Usaha dan Nasib

Sang Usaha dan sang Nasib saling berdebat:

Usaha: “Hasil kerja saya lebih besar dan lebih berguna dari kamu.”
Nasib: “Apa yang telah kamu lakukan untuk mengalahkan saya?”
Usaha: “Apakah manusia itu berumur panjang maupun pendek, kaya maupun miskin, gagal atau berhasil, semuanya ditentukan oleh saya?”
Nasib: “Banyak orang baik berumur pendek, sedangkan yang jahat berumur panjang. Orang yang korupsi lebih kaya daripada orang yang bekerja lebih keras. Yang malas lebih beruntung dari yang rajin. Yang pintar menjadi penganggur dan yang bodoh mendapatkan pekerjaan. Jika kamu benar-benar berpengaruh, kenapa kamu tidak membuat yang baik berumur lebih panjang, yang kerja keras lebih kaya, yang rajin lebih beruntung dan si pintar mendapatkan pekerjaan?”

Mendengar semua ini, Usaha tidak bisa membantah semua yang dikemukakan oleh Nasib.

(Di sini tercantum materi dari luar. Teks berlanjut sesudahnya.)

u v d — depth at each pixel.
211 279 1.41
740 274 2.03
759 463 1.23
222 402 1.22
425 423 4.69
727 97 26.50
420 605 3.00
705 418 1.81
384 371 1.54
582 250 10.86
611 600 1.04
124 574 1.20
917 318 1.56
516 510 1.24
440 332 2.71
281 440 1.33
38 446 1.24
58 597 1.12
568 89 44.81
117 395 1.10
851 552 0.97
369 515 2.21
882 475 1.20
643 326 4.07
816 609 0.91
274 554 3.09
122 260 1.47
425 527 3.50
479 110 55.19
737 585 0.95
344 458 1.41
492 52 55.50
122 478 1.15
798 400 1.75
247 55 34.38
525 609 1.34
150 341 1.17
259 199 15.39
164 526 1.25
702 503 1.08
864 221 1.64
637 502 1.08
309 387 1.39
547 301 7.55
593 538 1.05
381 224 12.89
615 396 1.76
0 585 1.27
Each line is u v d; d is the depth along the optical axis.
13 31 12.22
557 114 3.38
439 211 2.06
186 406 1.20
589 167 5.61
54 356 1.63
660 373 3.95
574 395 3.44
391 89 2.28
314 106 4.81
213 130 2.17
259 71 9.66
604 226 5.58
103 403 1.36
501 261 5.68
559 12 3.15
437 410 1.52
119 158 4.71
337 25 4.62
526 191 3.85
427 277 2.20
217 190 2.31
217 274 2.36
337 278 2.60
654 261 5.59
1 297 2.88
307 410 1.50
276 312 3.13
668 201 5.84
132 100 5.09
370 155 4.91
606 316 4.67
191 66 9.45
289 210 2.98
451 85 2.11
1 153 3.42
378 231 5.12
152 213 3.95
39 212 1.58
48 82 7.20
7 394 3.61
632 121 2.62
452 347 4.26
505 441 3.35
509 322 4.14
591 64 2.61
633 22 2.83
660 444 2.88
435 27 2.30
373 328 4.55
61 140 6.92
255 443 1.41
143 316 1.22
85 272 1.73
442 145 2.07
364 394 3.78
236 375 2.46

Usaha: “Kamu benar, saya tidak mempunyai kuasa banyak untuk mempengaruhi semua ini. Ini semua terjadi karena kamu selalu salah memberikan petunjuk, dan kamu selalu memutar-balikkan nasib orang. Tampaknya kamu menyukainya apa yang kamu lakukan.”
Nasib: “Sebenarnya saya sendiri tidak dapat memaksa perjalan hidup manusia. Saya hanya mengantarkan mereka hingga di awal tangga agar mereka dapat menaiki tangga kehidupannya. Jika segalanya lancar tanpa halangan, saya antarkan agar mereka dengan mudah dapat menaiki tangga kehidupannya. Tetapi jika ditengah jalan mereka berubah pikiran, saya sendiri tidak dapat memaksakan kehendaknya. Akhirnya saya biarkan saja mereka mengikuti jalan pikirannya sendiri.”
Usaha: “Kalau demikian, kita berdua harus mengakui bahwa sebenarnya kita tidak dapat memaksakan jalan hidup manusia. Kita hanya dapat mengantar dan mendampinginya diawal tangga dan manusia sendiri yang memutuskan berapa anak tangga kehidupan yang akan mereka naiki.”
Nasib: “Memang benar. Walaupun kita telah bekerja secara maksimal, ternyata gambaran pikiran manusia memegang peranan yang lebih kuat. Sungguh kasihan, manusia tidak menyadari bahwa dirinya tidak lagi menjadi master kehidupannya. Mereka hanya sebagai budak dari pikirannya.”

Kemudian sang Nasib dan sang Usaha saling merangkul dan berpelukan. Mereka sadar bahwa apa yang telah mereka lakukan selama ini tidak lagi dihargai oleh manusia, dan akhirnya jerih payah mereka menjadi sia-sia.

Bukankah menaklukan musuh tidak selalu harus dengan kekerasan?

Kisah ini terjadi pada masa perang saudara di Amerika. Abraham Lincoln yang pada masa itu menjabat sebagai Presiden Amerika berada di sebuah resepsi. Di resepsi itu, Abraham Lincoln memberikan pidato mengenai pendapatnya tentang musuhnya dari pihak Selatan. Di dalam pidato tersebut Abraham Lincoln berkata, “Mereka-meraka adalah orang yang sedang membuat kesalahan. Mereka bukanlah musuh yang harus dibasmi“. Kalimat itu membuat beberapa orang tidak senang. Bahkan, saat itu ada seorang ibu-ibu dengan keras menegurnya. “Anda harusnya malu. Mereka telah bermusuhan dengan kita. Seharusnya Anda berpikir bagaimana menghancurkan para musuh itu!”. Lantas dengan tenang Abraham Lincoln berkata, “Nyonya. Bukankah kita sudah menghacurkan musuh kita dengan menjadikannya sebagai sahabat kita?”

Pikiran kita seringkali dikotori dengan keinginan kita untuk melumatkan dan menghancurkan musuh kita. Atau umumnya, keinginan melihat musuh kita menderita hidupnya. Bukankah menaklukan musuh tidak selalu harus dengan kekerasan?